Considéré comme le plus grand oiseau d’Europe, le gypaète barbu était surnommé jadis le «voleur d’agneaux», mais cette réputation n’est pas méritée. Il se nourrit uniquement de cadavres d’animaux, et presque exclusivement de leurs os. S’ils sont trop gros pour être avalés, il les fait tomber sur les rochers pour les briser.
Les gypaètes barbus installent la plupart du temps leur nid (aire) au-dessus de la limite des arbres, dans des zones rocheuses. Comme ils ne chassent pas eux-même, ils choisissent des régions peuplées de nombreux chevreuils, chamois et autres ongulés. Il n’y a que dans un tel environnement qu’un nombre suffisant d’animaux meurent de maladie, de faim ou d’accident, de sorte que ces rapaces trouvent assez de nourriture. Ils volent souvent à basse altitude, car ils repèrent leurs proies grâce à leur vue.
Le gypaète barbu ne chasse pas lui-même, il se nourrit presque exclusivement de charognes, et surtout de leurs os. Son œsophage étant extensible, il peut en avaler des presque aussi longs qu’une règle. Ce sont les sucs gastriques de son estomac qui lui permettent de digérer même de gros morceaux.
Si un os est trop gros, le gypaète le transporte jusqu’à un endroit jonché d’éboulis et de blocs rocheux. Là, il laisse tomber l’os d’une hauteur de 50 à 80 mètres afin qu’il se brise en morceaux. Il répète parfois cette opération plusieurs fois jusqu’à ce que les morceaux puissent tenir dans son bec.
Les gypaètes sont des rapaces diurnes. Très craintifs, ils évitent le plus possible la proximité des êtres humains.
À l’âge de huit mois environ, le jeune gypaète quitte le territoire de ses parents. Il entreprend alors souvent de longues pérégrinations jusqu’à ce qu’il choisisse son propre territoire. Celui-ci se trouve souvent à proximité du lieu où il est né.
Les gypaètes barbus ne s’accouplent qu’à partir de cinq ans environ. Le couple reste alors souvent ensemble toute sa vie et défend son territoire contre d’autres gypaètes barbus.
Le nid, constitué de branches, d’herbes, de brins de laine de mouton ou de poils d’animaux, est souvent aménagé dans une grotte ou une cavité rocheuse bien protégée.
Entre décembre et février, la femelle pond deux œufs, que les parents couveront à tour de rôle. Les oisillons sortent de leur coquille au début du printemps, une période où s’alimenter est facile car de nombreux animaux n’ont pas survécu aux rigueurs de l’hiver. Le premier poussin, plus robuste, se montre souvent agressif avec son cadet et celui-ci ne parvient généralement pas à survivre au-delà de quelques semaines. En fait, le second œuf est une sorte de réserve pour le cas où il arriverait malheur au premier.
Le petit gypaète prend son envol après quatre mois environ.

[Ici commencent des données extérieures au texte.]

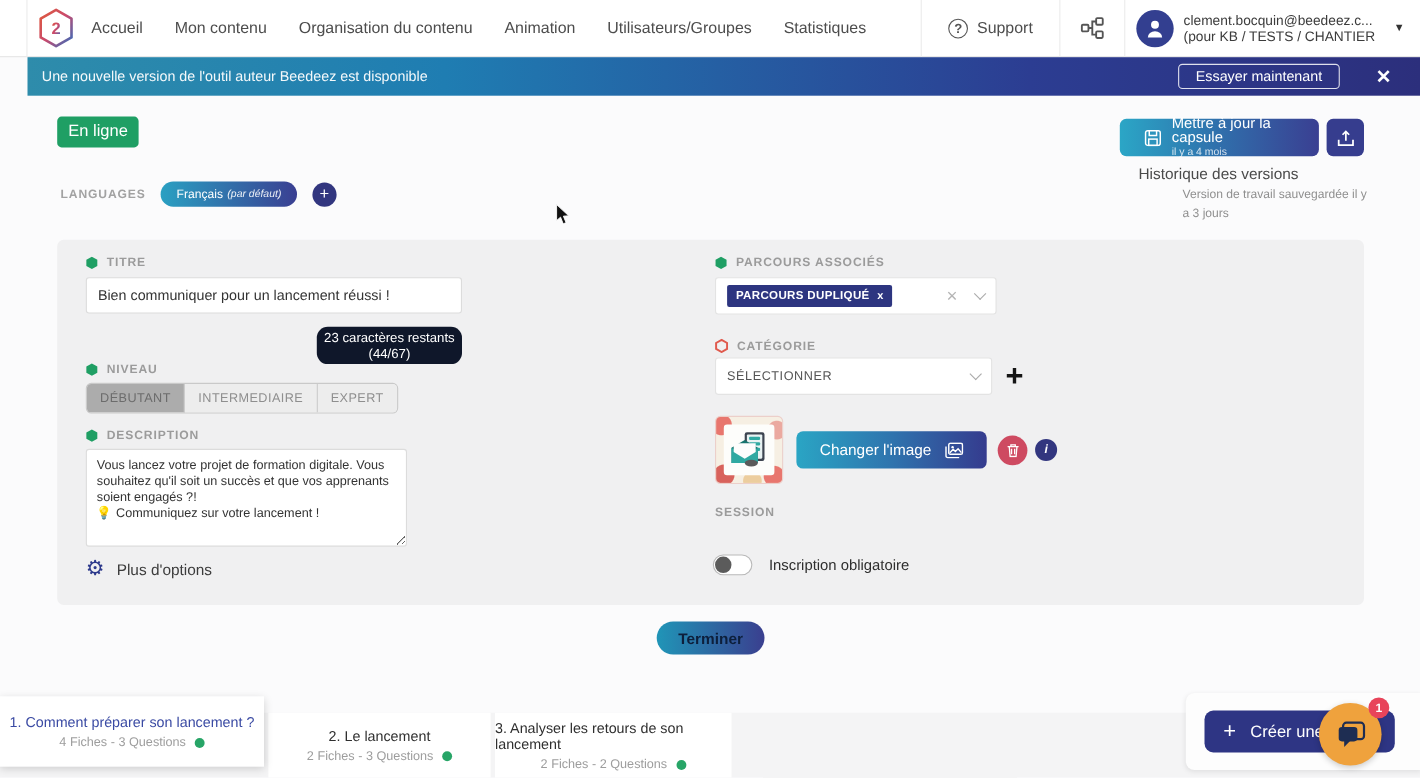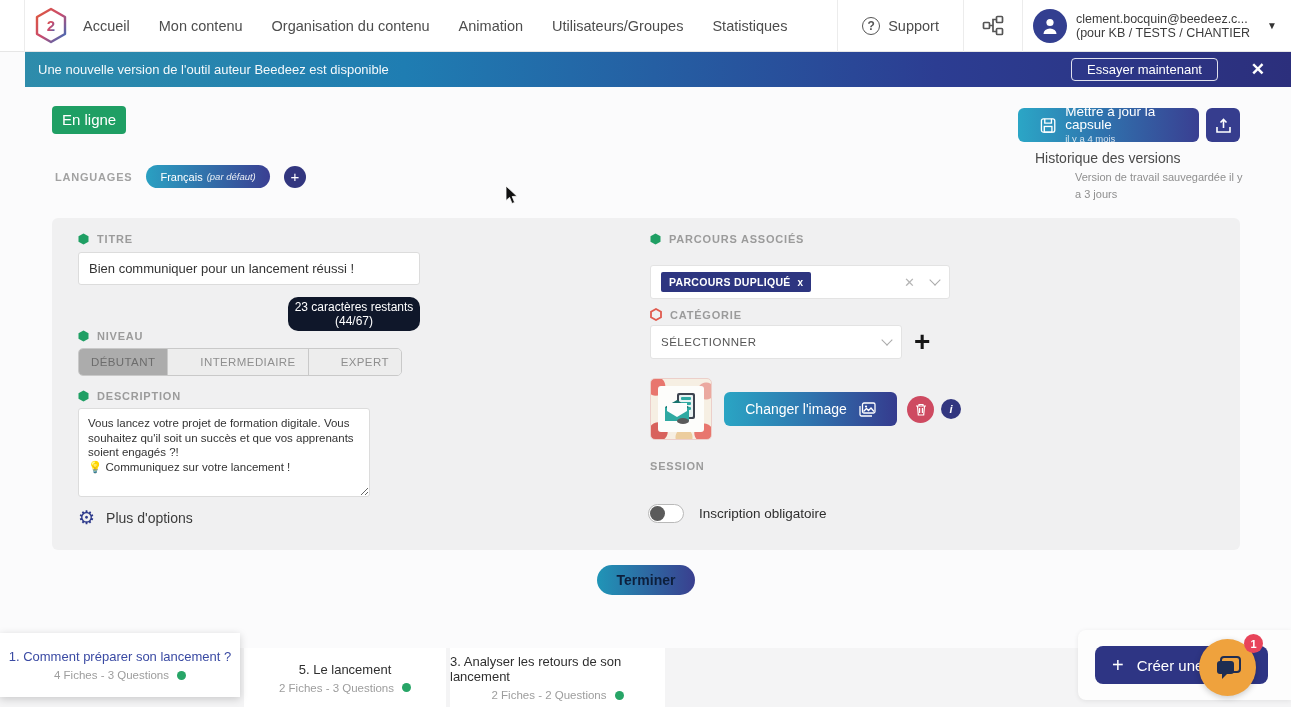--- a/index.html
+++ b/index.html
@@ -95,7 +95,7 @@
   .parcours-label { position:absolute; left:598px; top:15px; }
   .select { position:absolute; background:#fff; border:1px solid #e3e3e3; border-radius:3px; height:34px;
     display:flex; align-items:center; padding:0 10px; cursor:pointer; }
-  .sel-parcours { left:598px; top:47px; width:300px; }
+  .sel-parcours { left:598px; top:34px; width:256px; }
   .tag { background:#2d3580; color:#fff; font-size:10.5px; font-weight:bold; letter-spacing:.3px;
     padding:4px 8px; border-radius:2px; display:flex; align-items:center; gap:7px; }
   .tag-x { font-size:10px; cursor:pointer; }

Il y a plus de 100 ans, les habitant·es des Alpes ont exterminé les gypaètes barbus car ils·elles en avaient peur. Ils·elles pensaient que ces rapaces chassaient leurs moutons, et même attrapaient les petits enfants pour les dévorer. Tout cela est bien évidemment faux.

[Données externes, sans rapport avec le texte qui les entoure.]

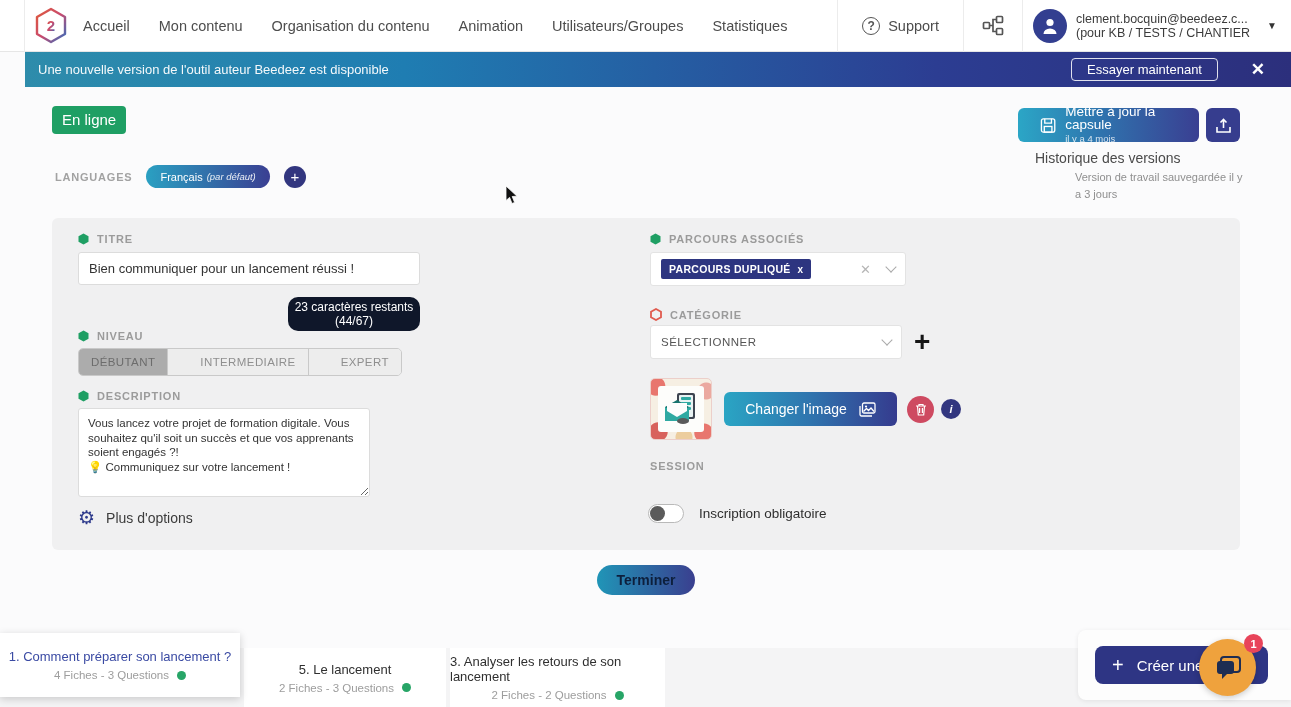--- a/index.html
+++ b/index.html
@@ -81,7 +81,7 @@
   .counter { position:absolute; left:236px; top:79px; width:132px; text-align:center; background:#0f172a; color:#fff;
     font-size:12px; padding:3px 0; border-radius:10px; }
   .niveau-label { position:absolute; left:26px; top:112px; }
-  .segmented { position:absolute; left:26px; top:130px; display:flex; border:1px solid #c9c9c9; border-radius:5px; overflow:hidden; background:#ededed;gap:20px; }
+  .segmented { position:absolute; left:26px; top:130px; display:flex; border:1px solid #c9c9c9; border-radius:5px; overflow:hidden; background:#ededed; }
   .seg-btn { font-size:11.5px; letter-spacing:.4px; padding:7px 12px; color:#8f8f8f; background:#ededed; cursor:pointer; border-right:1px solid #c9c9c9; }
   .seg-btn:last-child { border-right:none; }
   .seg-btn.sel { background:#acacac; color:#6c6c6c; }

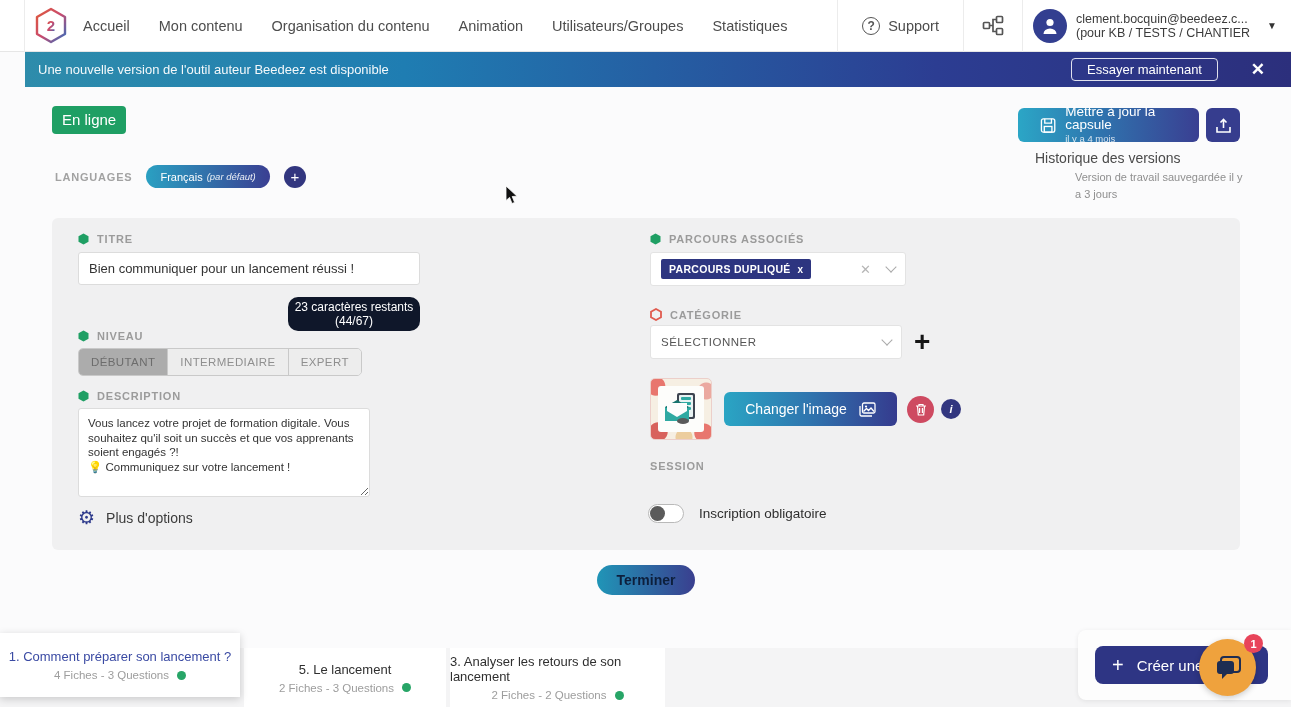--- a/index.html
+++ b/index.html
@@ -385,7 +385,7 @@
   </div>
 </div>
 <div class="chapter chap2">
-  <div class="chap-title">5. Le lancement</div>
+  <div class="chap-title">2. Le lancement</div>
   <div class="chap-meta">
     <span>2 Fiches - 3 Questions</span>
     <span class="dot"></span>

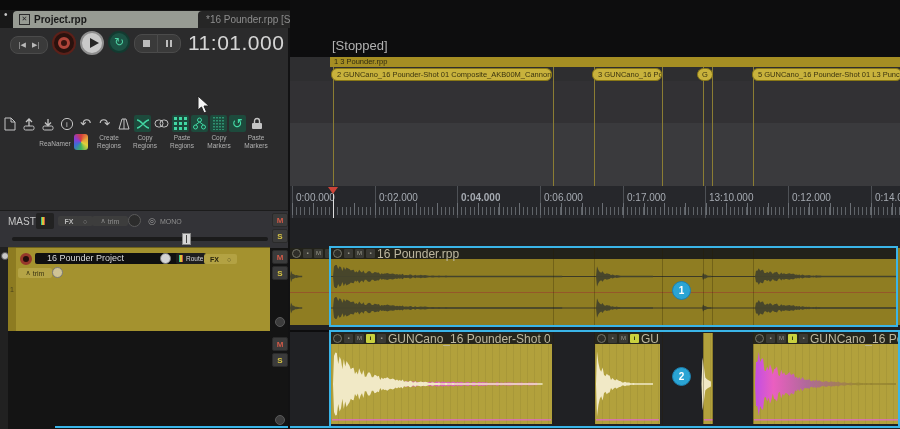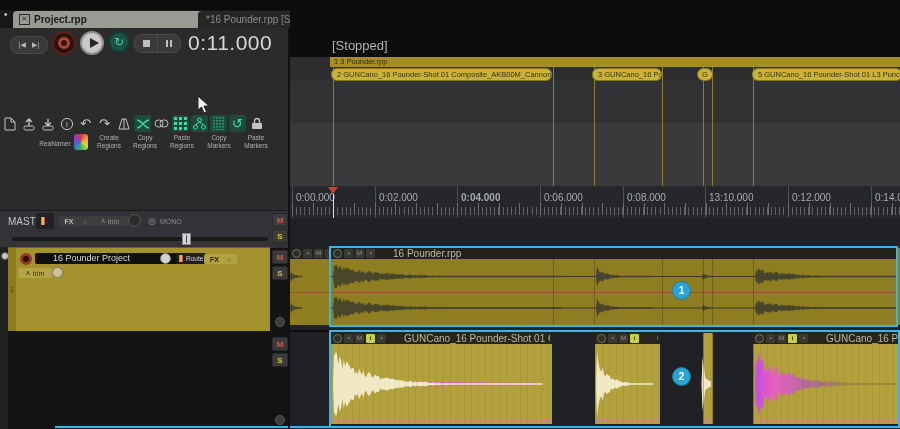--- a/index.html
+++ b/index.html
@@ -89,7 +89,7 @@
     <div style="width:2px;height:7px;background:#bdbdbd;"></div>
     <div style="width:2px;height:7px;background:#bdbdbd;"></div>
   </div>
-  <div class="abs txt time" style="left:188px;top:31px;">0:11.000</div>
+  <div class="abs txt time" style="left:188px;top:31px;">11:01.000</div>
 
   <div class="abs ticon" style="left:1px;">
     <svg width="12" height="14">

Depuis, les gypaètes sont revenus mais ils sont toujours menacés. Leur habitat est détruit dans de nombreuses régions et leur nourriture se fait rare. Ils meurent alors souvent d’empoisonnement en mangeant des animaux abattus par des munitions au plomb. Parfois, ils se retrouvent pris dans les lignes électriques. Et s’ils sont dérangés par les êtres humains pendant la couvaison, leurs petits risquent de mourir.
Pendant longtemps, le gypaète avait complètement disparu de l’arc alpin. Depuis 1970, le WWF participe à un vaste projet de réintroduction de cet animal. Plusieurs oiseaux nés en captivité ont déjà été relâchés dans la nature.